This black and white sketch was drawn for us by Dev, a new friend in India. I love it. For Christians, it represents one of the most important events in history—the birth of the Christ child. But whether you are Christian or not the painting embodies the tender love of family—the sweet innocence and radiance of a newborn child; the pride and gentle affection of a mother; the strength and encircling protection of a father. Love is the magnet which magically draws them together.
Of course, such moments of tenderness, though precious, are somewhat rare, interrupted by the hurriedness of our lives, our confused priorities, even our ego-based insecurities and resentments. We look forward to the holidays and then overlook or even insulate our hearts from what is most important.
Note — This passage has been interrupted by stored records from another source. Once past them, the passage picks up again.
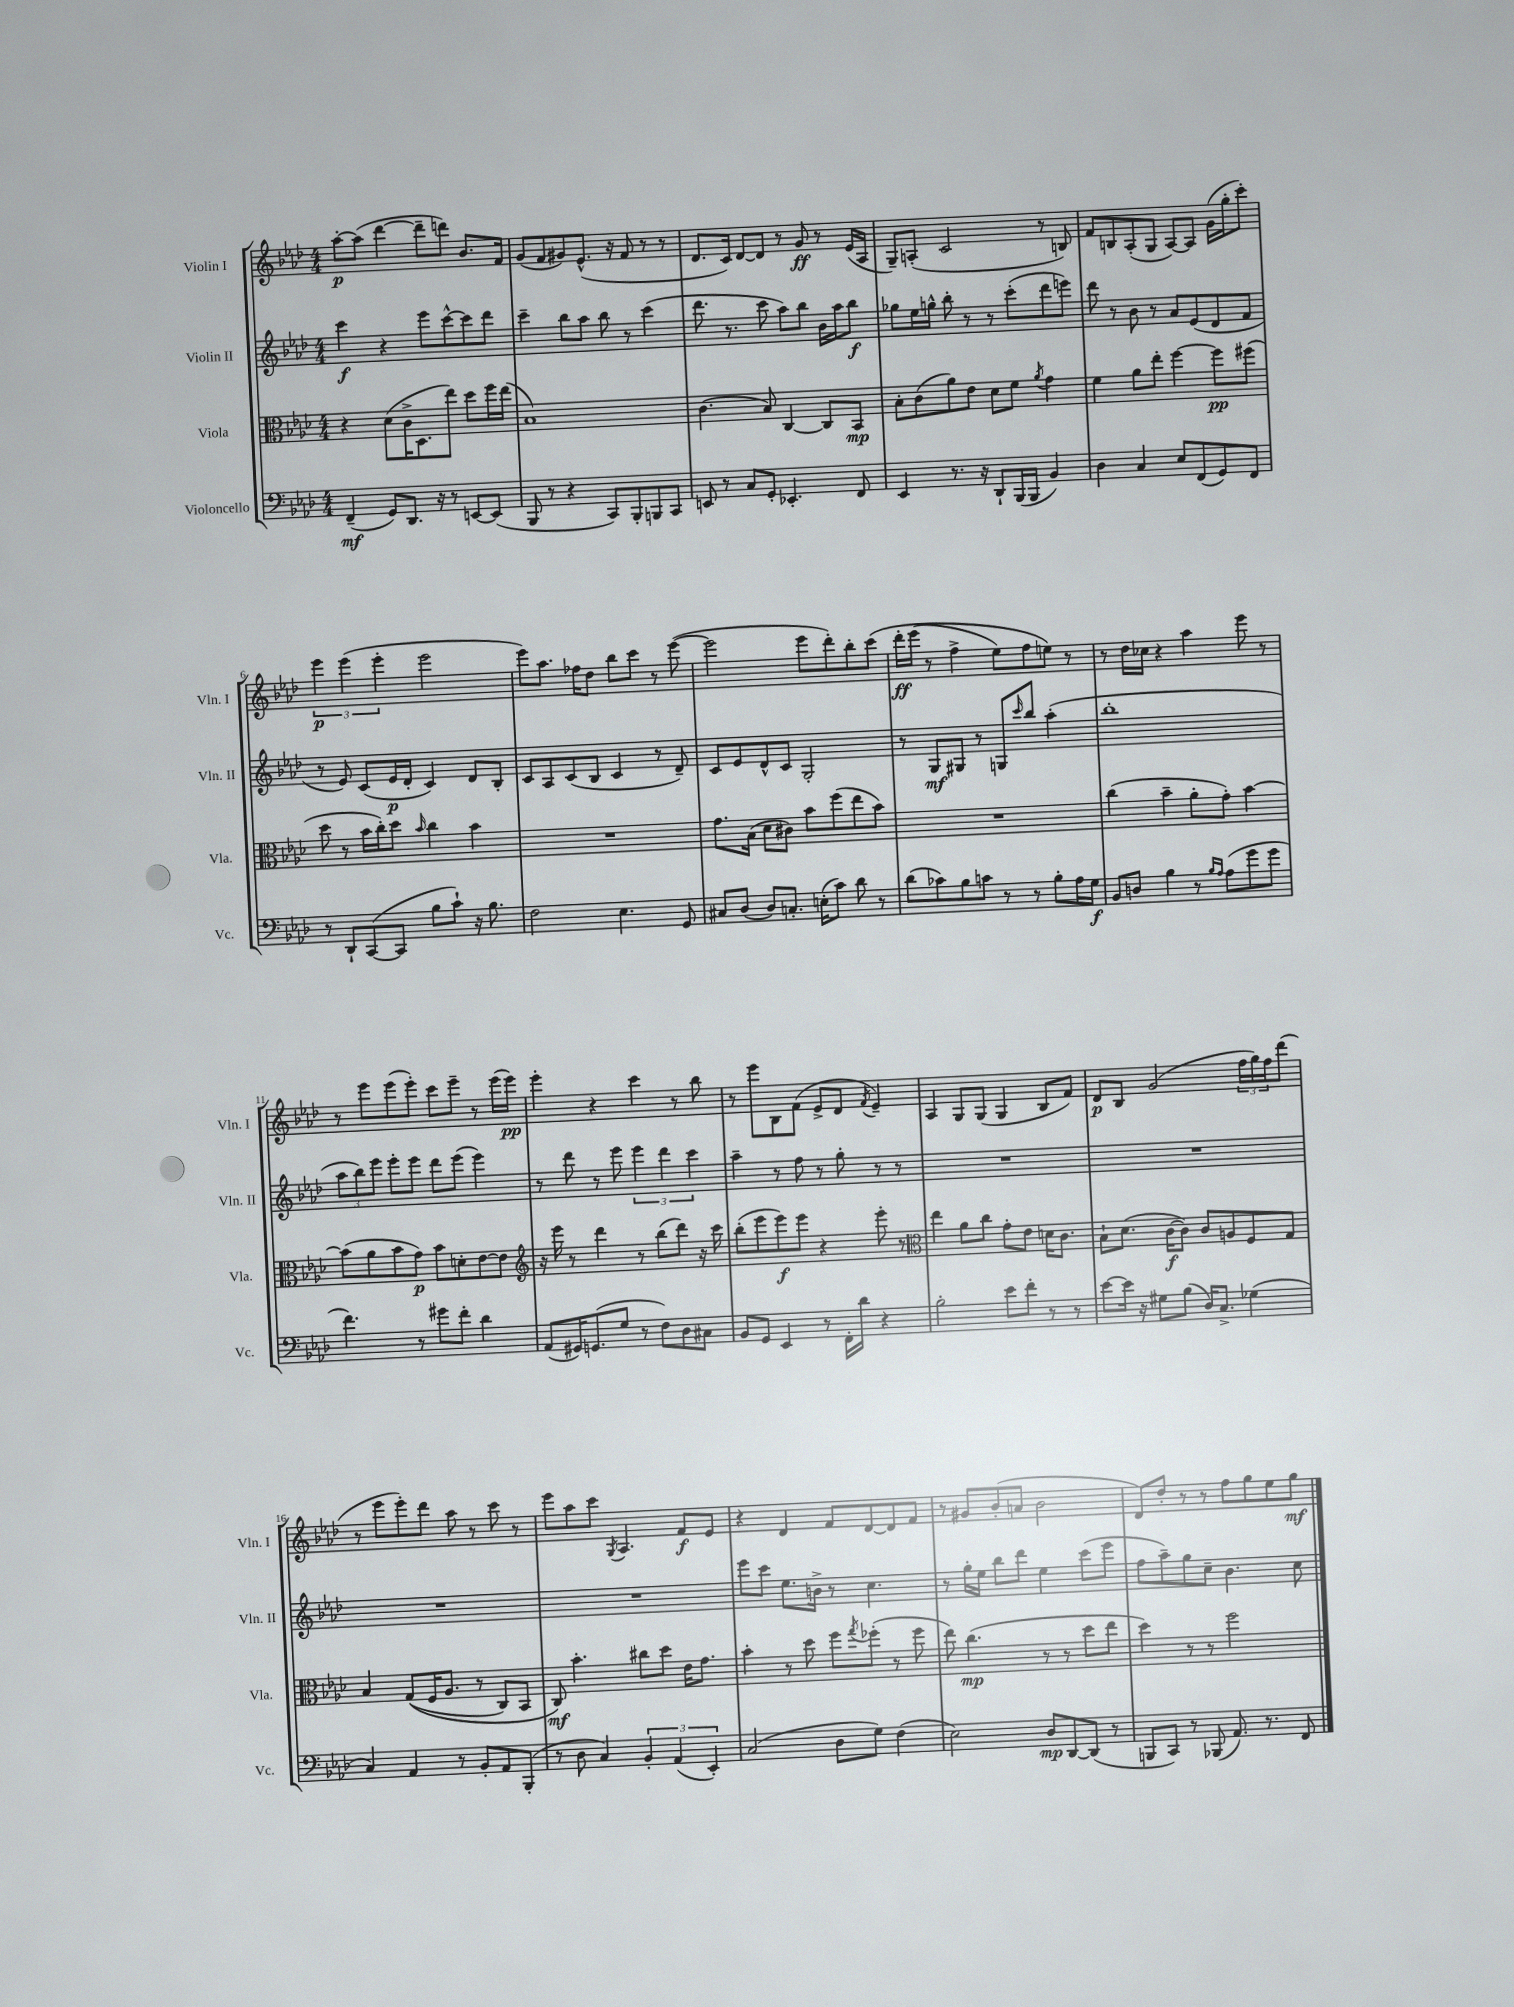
<<
\new StaffGroup <<
\new Staff = "s0" \with { instrumentName = "Violin I" shortInstrumentName = "Vln. I" } {
    \clef treble \key aes \major \numericTimeSignature \time 4/4
    aes''8~-.\p aes''8( des'''4~ des'''8-- d'''8) bes'8. f'16 |
    g'8( f'8 gis'8) ees'8.-^( r16 f'8 r8 r8 |
    des'8. c'16) des'8~ des'8 r8 g'8\ff r8 ees'16( aes16 |
    g8--) a8-.( c'2 r8 b8) |
    f'8 b8 aes8-.( g8 aes8~) aes8 g'16( g''16-. c'''8-.) |
    \tuplet 3/2 { ees'''4\p ees'''4( ees'''4-. } ees'''2 |
    ees'''8) aes''8. fes''16 des''8 bes''8 c'''8 r8 ees'''8~( |
    ees'''2 ees'''8 des'''8-.) bes''8-. c'''8\( |
    des'''16-.\ff ees'''16( r8 f''4-> ees''8) f''8 e''8\) r8 |
    r8 des''16 ces''16 r4 aes''4 ees'''8 r8 |
    r8 ees'''8 ees'''8( ees'''8-.) c'''8 ees'''8-- r8 ees'''16( ees'''16\pp) |
    ees'''4-. r4 c'''4 r8 bes''8 |
    r8 ees'''8 bes8 f'8( ees'8-> des'8 \acciaccatura { f'8 } ees'4--) |
    aes4 g8 g8( g4 bes8 f'8) |
    des'8\p bes8 g'2( \tuplet 3/2 { f''16 g''16) f''16 } des'''8( |
    r8 ees'''8 ees'''8-.) des'''8 aes''8 r8 c'''8 r8 |
    ees'''8 aes''8 c'''8 \acciaccatura { g8 } aes4. f'8\f ees'8 |
    r4 des'4 f'8 des'8~ des'8 f'8 |
    r8 gis'8 bes'8-.( a'8 bes'2 |
    des'8) des''8-. r8 r8 f''8 g''8 ees''8 g''8\mf \bar "|." |
}
\new Staff = "s1" \with { instrumentName = "Violin II" shortInstrumentName = "Vln. II" } {
    \clef treble \key aes \major \numericTimeSignature \time 4/4
    c'''4\f r4 ees'''8 c'''8~-^ c'''8 des'''8 |
    c'''4-- bes''8 aes''8 bes''8 r8 c'''4( |
    des'''8. r8. c'''8 aes''8) bes''8 bes'16 aes''16 bes''8\f |
    ges''8 ees''16 g''16-^ bes''8-. r8 r8 c'''8-.( des'''8 e'''8) |
    des'''8 r8 bes'8 r8 aes'8 ees'8( des'8 f'8 |
    r8 ees'8) c'8( ees'16\p des'16-. c'4) des'8 bes8-. |
    c'8 aes8 c'8( bes8 c'4 r8 des'8--) |
    c'8 ees'8 des'8-^ c'8 g2-. |
    r8 g8\mf gis8 r8 g8 \grace { c'''16 } bes''8 aes''4-.( |
    bes''1-. |
    \tuplet 3/2 { aes''8 bes''8) ees'''8 } ees'''8-. ees'''8 des'''8 ees'''8( ees'''4) |
    r8 des'''8 r8 ees'''8 \tuplet 3/2 { ees'''4 des'''4 c'''4 } |
    aes''4-- r8 f''8 r8 g''8-. r8 r8 |
    R1 |
    R1 |
    R1 |
    R1 |
    ees'''8 c'''8 ees''8. b'16-> r8 c''4. |
    r8 g''16-. ees''16 bes''8 des'''8 ees''4 c'''8( ees'''8 |
    f''8 aes''8--) g''8 c''8-- bes'4. c''8 \bar "|." |
}
\new Staff = "s2" \with { instrumentName = "Viola" shortInstrumentName = "Vla." } {
    \clef alto \key aes \major \numericTimeSignature \time 4/4
    r4 des'8( c'16-> des8. ees''8) des''8 f''16 ees''16( |
    bes1) |
    c'4.( bes8) c4~ c8 bes,8\mp |
    bes8-. c'8( aes'8) ees'8 des'8 f'8 \acciaccatura { aes'8 } g'4 |
    f'4 aes'8 ees''8-. f''4~ f''8\pp fis''8( |
    des''8 r8 bes'16 c''16-.) des''8 \grace { bes'16 } c''4 bes'4 |
    R1 |
    g'8. bes16( des'8 cis'8) bes'8 f''8( ees''8 bes'8) |
    R1 |
    c''4( bes'4-- aes'8-. g'8-.) bes'4~ |
    bes'8( aes'8 bes'8 g'8\p) bes'8 d'8-. ees'8~ ees'8 |
    \clef treble r16 ees'''16 r8 des'''4 r8 bes''8( des'''8) r16 c'''16 |
    bes''8-.( ees'''8 ees'''8\f) ees'''8 r4 ees'''8-. r8 |
    \clef alto ees''4 aes'8 c''8 g'8-. ees'8 d'16 c'8. |
    bes8-! des'8.( c'16~\f c'8) c'8 a8 f8 g8 |
    bes4 g8(\( f16 aes8. r8 c8) bes,8 |
    c8\mf\) bes'4.-. cis''8 des''8 ees'16 g'8. |
    bes'4-. r8 des''8 f''8 \acciaccatura { g''8 } fes''8-.( r8 fes''8 |
    ees''8) c''4.\mp( r8 r8 des''8 ees''8 |
    des''4) r8 r8 f''2 \bar "|." |
}
\new Staff = "s3" \with { instrumentName = "Violoncello" shortInstrumentName = "Vc." } {
    \clef bass \key aes \major \numericTimeSignature \time 4/4
    f,4--\mf( g,8) des,8. r16 r8 e,8~ e,8( |
    bes,,8 r8 r4 c,8) bes,,8-. b,,8 c,8 |
    e,8 r8 c8 g,8-. ees,4.-. f,8 |
    ees,4 r8. r16 des,8-! bes,,16( bes,,16 bes,4) |
    des4 c4 ees8 f,8( g,8) f,8 |
    r8 des,8-! c,8~( c,8 bes8 c'8-!) r16 bes8. |
    f2 ees4. g,8 |
    cis8 des8( des8) c8.-. e16-.( c'8) des'8 r8 |
    des'8( ces'8) bes8 c'8 r8 r8 bes8-. aes16 g16\f |
    bes,8 d8 bes4 r8 \grace { bes16 aes16 } aes8( g'8 g'8 |
    f'4.) r8 gis'8 f'8-. des'4 |
    aes,8( gis,16) g,8.( g8 r8 f8) des8 cis8 |
    bes,8 g,8 ees,4 r8 f,16-. des'16 r4 |
    bes2-. ees'8 f'8-. r8 r8 |
    ees'8~ ees'16 r16 gis8 bes8( des16) c8.-> ges4( |
    c4) aes,4 r8 bes,8-. aes,8 bes,,8-.( |
    r8 des8 c4) \tuplet 3/2 { bes,4-. aes,4( ees,4-.) } |
    c2( des8 g8) f4( |
    ees2) des8\mp des,8~ des,8( r8 |
    b,,8 c,8) r8 bes,,8( aes,8.) r8. f,8 \bar "|." |
}
>>
>>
So how about if this holiday season we slow down, quiet our minds, soften our hearts, let go of a little pride (our tendency to judge and take offense, our desire to be right, our need to suffer or hold onto grudges) so we can be present with our loved ones in a way that allows the most natural and deepest yearning of our hearts to pull us into connection, unity, at-one-ment.
Perhaps we do this as we make our primary aim that of caring for another’s happiness or well-being. We choose to be wholly present with the person directly before us. We pause the monologue going on in our own heads. We look into their eyes. We hear what they are saying, not just the words but the feelings and meaning behind those words. We give up our need for them to be different. And we communicate, not so much by what we say but by the gift of our conscious presence, our respect, honor, and love.
Many call this season holy because of what happened millennia ago. Perhaps it is also holy because of what can happen in our hearts today.
I thank Dev for his beautiful gift, for his reminder of what is most important this Christmas season.